[Фрагмент текста]:
# # # # # # #

Что можно сказать, если так взглянуть на принцип ангажированности? И главное, как возражали? У меня создалось впечатление, что мои противники были не очень прилежны, и в их статьях, только вздохи возмущения длиною в две-три колонки. Желательно знать, для чего, во имя какой литературной концепции они высказывают свое несогласие. Но они об этом не говорят, да и сами не знают.
Для них было бы логично опереться на ветхую теорию искусства для искусства. Но никто из них не согласен ее принять. И она сковывает. Уже ясно, что чистое искусство и пустое искусство – то же самое. Эстетский пуризм был только блестящим защитным ходом буржуа прошлого века. Их больше устраивало звание филистеров, чем эксплуататоров. По их собственным словам, нужно же о чем-то писать, о чем-то говорить! О чем? Видимо они были бы очень озадачены, если бы после первой мировой войны Фернандес не придумал для них понятия "послание". Они говорят: сегодня писатель ни при каких обстоятельствах не должен заниматься текущими делами; не может он и нанизывать ожерелья из ничего не значащих слов и заботиться только красоте фраз и образов. Его задача – отправлять своим читателям послания. А что это такое?

# # # # # # #

[Исходные данные]:

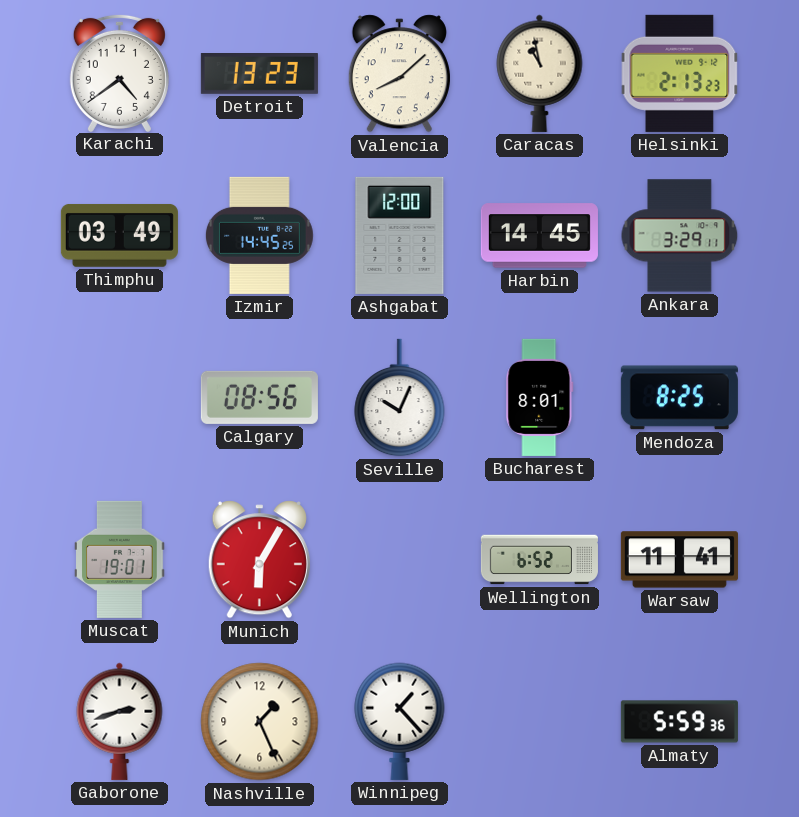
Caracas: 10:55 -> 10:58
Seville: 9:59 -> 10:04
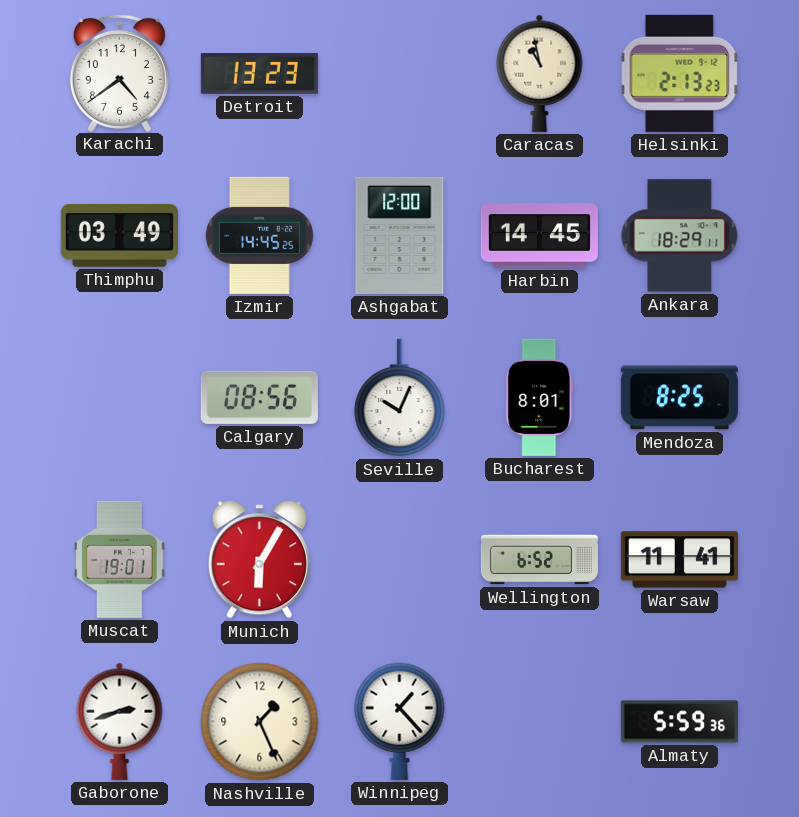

# # # # # # #

[Короткая задача]: Процитируйте из фрагмента об ангажированности литературы всё, начиная со слов «Для них было» и вплоть до слов «что это такое?».

[Правильный ответ]:
Для них было бы логично опереться на ветхую теорию искусства для искусства. Но никто из них не согласен ее принять. И она сковывает. Уже ясно, что чистое искусство и пустое искусство – то же самое. Эстетский пуризм был только блестящим защитным ходом буржуа прошлого века. Их больше устраивало звание филистеров, чем эксплуататоров. По их собственным словам, нужно же о чем-то писать, о чем-то говорить! О чем? Видимо они были бы очень озадачены, если бы после первой мировой войны Фернандес не придумал для них понятия "послание". Они говорят: сегодня писатель ни при каких обстоятельствах не должен заниматься текущими делами; не может он и нанизывать ожерелья из ничего не значащих слов и заботиться только красоте фраз и образов. Его задача – отправлять своим читателям послания. А что это такое?